Read through the listing, and wherever a line holds the word "attestation", return it.

========

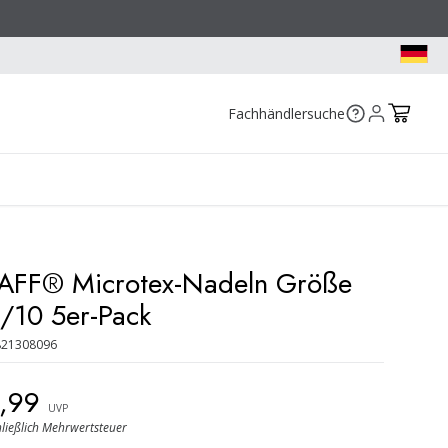
Fachhändlersuche
AFF® Microtex-Nadeln Größe
/10 5er-Pack
821308096
9,99
UVP
hließlich Mehrwertsteuer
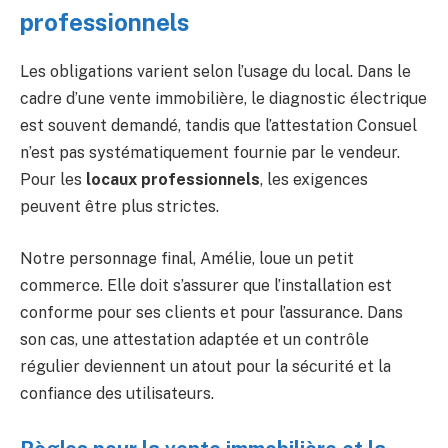
professionnels
Les obligations varient selon l’usage du local. Dans le
cadre d’une vente immobilière, le diagnostic électrique
est souvent demandé, tandis que l’attestation Consuel
n’est pas systématiquement fournie par le vendeur.
Pour les
locaux professionnels
, les exigences
peuvent être plus strictes.
Notre personnage final, Amélie, loue un petit
commerce. Elle doit s’assurer que l’installation est
conforme pour ses clients et pour l’assurance. Dans
son cas, une attestation adaptée et un contrôle
régulier deviennent un atout pour la sécurité et la
confiance des utilisateurs.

========

§ **Solution to this problem**:
est souvent demandé, tandis que l’attestation Consuel
son cas, une attestation adaptée et un contrôle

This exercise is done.